Money is one thing, but familial discontent is another. My partner and I are not going to beg for anyone's attendance or approval, yet it would be so lovely if our parents could get over their hangups and share our special day with us.

CDC said...

Great post! DIY invites and centerpieces were 2 ways that we found to save some serious $, and it also helped with some inspiration for other wedding ideas.

One day I was perusing at the local scrapbooking store and found a paper called "happily ever after" - it changed my whole color scheme, etc, as I was doing wine and champagne. B/C this paper is a turquoise with white scrollwork, we changed to red and turquoise:) Anyway, I had them order a boat load of this paper for me for a ridiculously low cost, bought some 40 cent red paper, bought some glue dots, got out my scrapbooking cutter, brought together my MOH, mother, and mother in law, and walla - the invites were made in an afternoon; the most expensive part was probably the stamps and the printing at the local Minuteman Press! I didn't have a good enough printer to print them myself, or it would've been even cheaper!

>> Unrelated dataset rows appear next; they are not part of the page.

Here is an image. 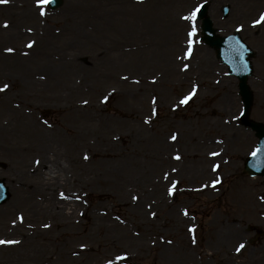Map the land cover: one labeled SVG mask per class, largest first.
<instances>
[{
	"label": "rangeland",
	"instance_id": "obj_1",
	"mask_svg": "<svg viewBox=\"0 0 264 264\" xmlns=\"http://www.w3.org/2000/svg\"><path fill=\"white\" fill-rule=\"evenodd\" d=\"M61 1L57 8L0 3V86L9 85L0 92V178L10 193L0 204V239L20 242L0 244V264H62L33 258L44 241L35 231L53 222L43 215L45 204L57 205L63 212L56 219L81 232L101 216L116 224L125 201L152 221L123 240L137 264H232L222 237L233 226L246 253L264 264V179L245 170L258 137L241 118L238 79L203 40L196 19L188 54L193 21L182 19L208 1L217 33L236 31L253 50L248 118L264 123V23L253 24L264 0ZM203 54L218 73L201 74ZM41 139L49 145L43 186L31 176V146ZM239 245L234 240V250Z\"/></svg>",
	"mask_w": 264,
	"mask_h": 264
},
{
	"label": "bare ground",
	"instance_id": "obj_2",
	"mask_svg": "<svg viewBox=\"0 0 264 264\" xmlns=\"http://www.w3.org/2000/svg\"><path fill=\"white\" fill-rule=\"evenodd\" d=\"M259 52L260 56H264V46H260ZM203 57L206 64H204V68H202L203 70L201 71V74L212 71L218 73L219 71L217 70V68L215 69L212 66L211 60L208 58L207 54H203ZM182 59L187 62L186 58L183 57ZM259 67L260 69L264 70V65H259ZM258 81L264 82V78H260V80ZM262 104L263 102L261 99L259 105ZM48 147L49 145L46 142L42 141V139L40 140V144H37V146L35 145L34 148L31 146V149H34L35 153L37 154L32 166L33 168L31 171V176L34 180H37L38 178L39 180L35 181V183L41 186L45 184V177H42L41 170L47 163L46 156L42 154L46 153ZM136 148L137 147L133 145L132 149L136 150ZM37 160L40 161L39 165L35 163ZM57 167L58 166L56 163H51V168L47 173V175H49V179H51L55 174V170H53V168ZM206 169L207 168L205 167V165L204 167L198 168L200 178H203V175H205V173L207 172ZM121 199L124 198L121 197ZM44 206L46 207V211L44 210L43 215L45 217L48 216L49 218H51L53 222L51 224L45 223L44 225H49V227L42 226L41 228H39L42 229L41 231H35V233H38L40 236H44L41 237L44 241L40 242L39 246L34 247L33 258H35V261L38 262L39 260L40 262L41 259L45 262L49 261V263L61 261L62 264H106V261L112 260L113 264H137L136 261H134L136 256L128 252V248L125 245L126 243L123 242V240L131 236V234L129 235L128 233H132L130 230L132 227H140L146 223L151 224L152 221L145 220L143 214H139L138 216H136L134 211L132 212L130 208L127 209V206H129L127 201H125L124 203V208L119 209L120 212H124L125 216H116V219L119 223L117 222L115 224L114 221H110L109 219H107V217L101 216V219L95 218L91 226L84 225L81 232L69 228L68 221H59L56 219L63 212L61 209H58L57 205L45 204ZM152 213L154 212L152 211L151 213H149V215L152 216ZM107 214L108 216L114 214L113 209H108ZM39 215L42 216V213ZM126 216H128V218H126ZM105 220H108V223L104 222ZM12 231L22 234L19 228L14 227ZM225 233L227 234V237H222V239H224V241L228 244V249L225 250L227 251V259L234 262L232 264H260L258 261H260L262 257H259L258 259L257 256L246 253V248L243 247L240 252L234 250V240L237 245L241 243V235L239 229L237 231L236 227L233 226L232 228H229V230ZM69 236L75 241L80 236L83 241L80 244L78 243L76 246L70 245L68 247L69 241L64 242V238ZM136 241L137 240L133 239L132 237L128 240L130 244L134 243L135 249H138L140 248V245ZM153 242L156 243L155 240ZM48 244H50L52 247H47ZM82 244L85 245L84 248L80 247ZM152 245L153 243H150V246ZM124 253H127L125 259L120 261H117L115 259L116 256H120Z\"/></svg>",
	"mask_w": 264,
	"mask_h": 264
},
{
	"label": "water",
	"instance_id": "obj_3",
	"mask_svg": "<svg viewBox=\"0 0 264 264\" xmlns=\"http://www.w3.org/2000/svg\"><path fill=\"white\" fill-rule=\"evenodd\" d=\"M62 4L61 0H51L50 6L55 8ZM227 11V8L226 10ZM207 15V4H204L199 11L198 17L203 18L204 39L208 44L218 49V55L224 63L228 64L233 75L240 80V94L244 101L243 121L244 123L256 131L259 137V146L264 145V124L259 122L249 121L248 116L252 105V92L249 90L247 80L252 72L251 62L249 58L253 55L246 44H244L237 35L228 37H220L216 35V30L213 28V23ZM246 169L251 174L264 176V154L258 155L256 158L250 156L246 162ZM9 197L8 188L4 181L0 180V203L4 202Z\"/></svg>",
	"mask_w": 264,
	"mask_h": 264
},
{
	"label": "snow or ice",
	"instance_id": "obj_4",
	"mask_svg": "<svg viewBox=\"0 0 264 264\" xmlns=\"http://www.w3.org/2000/svg\"><path fill=\"white\" fill-rule=\"evenodd\" d=\"M7 2H8V0H0V3H7ZM49 2H50V0H37L38 5L47 4V3H49ZM198 11H199V8H195V9H193V11L190 13V15H187V16L182 17V19H184V20H191V21H193V25H192L191 31H189V32L187 33V35H188V45H189L188 50H187V51H188V54H190V53L192 52V44H193V39H192V38L196 35V31H197V30H196V27H195V23H194V21H195V19H196V16H197V12H198ZM40 14H41L42 16L46 14L43 8H41ZM260 23H264V13H260V15H259V19L253 21V24H254V25H255V24H260ZM3 26H4V27H7V26H8V22L5 21ZM241 27H242V26H241ZM33 44H34V42H29V44H28L27 46H28L29 48H31V47L33 46ZM5 51H7V52H12V51H14V49H12V48H7V49H5ZM185 58H187V56H186ZM188 67H189L188 64H184V69H187ZM125 79H127V77H125ZM153 82H155V78H154V77H153ZM8 88H9V85H8V84H3L2 86H0V92H3V91H5V90H7ZM195 92H196V86H193L192 91H191L188 95L184 96V97L181 99L180 103H181V104H186V103L189 101V99L195 94ZM105 100H107V97H105ZM153 102H155V98H153ZM85 103H86V101H85ZM153 114H155V110H153ZM146 122H147V121H146ZM171 139L175 140V139H176V136L173 135V136L171 137ZM260 154H264V145H261V146L257 147V148L254 149V150L252 151V153H251V155H252L253 158H256V157H257L258 155H260ZM212 155H218V154H217V153H212ZM84 158L87 159V158H88L87 155H85ZM175 158H176V159H180L179 155H177ZM35 163H36L37 165H39L40 161L37 160ZM216 167H218V166H214V167H213V171L216 170ZM219 182H220L219 179L214 180V181L212 182V186L214 187V186H215L217 183H219ZM176 183H178V182H173L172 187H170V188L168 189L170 195L172 194V192H173V190H174V188H175ZM63 195H64V194L61 193V196H62V197H63ZM133 199H134V200H135V199H138V197L133 196ZM262 199H264V197H262ZM185 214H187L186 211H185ZM152 215L155 216V213H152ZM13 223H15V221H13ZM44 227H49V225H44ZM189 231H192V229L190 228ZM18 243H20V242H19V241H13V240H2V239H0V244H18ZM169 243H171V242L169 241ZM193 243H195V240H193ZM80 247H81V248H84L85 245L82 244ZM243 247H244V244H240V245L236 248V251H237V252H240L241 249H242ZM126 256H127V253H124V254H122V255H120V256H116L115 259H116L117 261H120V260L125 259ZM106 264H113V261H112V260H108V261H106Z\"/></svg>",
	"mask_w": 264,
	"mask_h": 264
}]
</instances>
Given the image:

Anyway, I just wanted to share a story about one inexpensiveness thing I did during my wedding planning process that was also fun and creative:)

p said...

saving money on invitations is a must!
and so easy to do.

Unknown said...

Thanks for the thoughtfully written post.

I'm thankful to have supportive parents who are much more concerned with my long-term happiness than they are with flower arrangements or wedding etiquette, but the guest list is still so hard to control. My mom is completely laid back about the whole wedding thing and would be completely happy with whatever we choose, but my dad has been waiting since the day my older sister was born to walk just one person all the way down the aisle (he walked a couple of my stepsisters part way -- their dad walked them part way and then my dad met them half way up the aisle and all three proceeded the rest of the way) in the presence of his immediate family. Trouble is my dad is the third of six kids, and I also have five stepsisters. Add spouses and that's already 20 people. If you add kids it just starts to spiral out of control.

In theory, my beloved and I both want a small inexpensive wedding, but it means so much to my dad, and even without inviting any cousins, nieces or nephews, I have 25 relatives on my side. The sad part is that I am not very close at all to the vast majority of them, whereas I do have about 20 close friends who really are family to me.

Sigh. If anyone has any creative words of wisdom for keeping the wedding guest list down and still keeping my dad happy, I'd be grateful to hear them.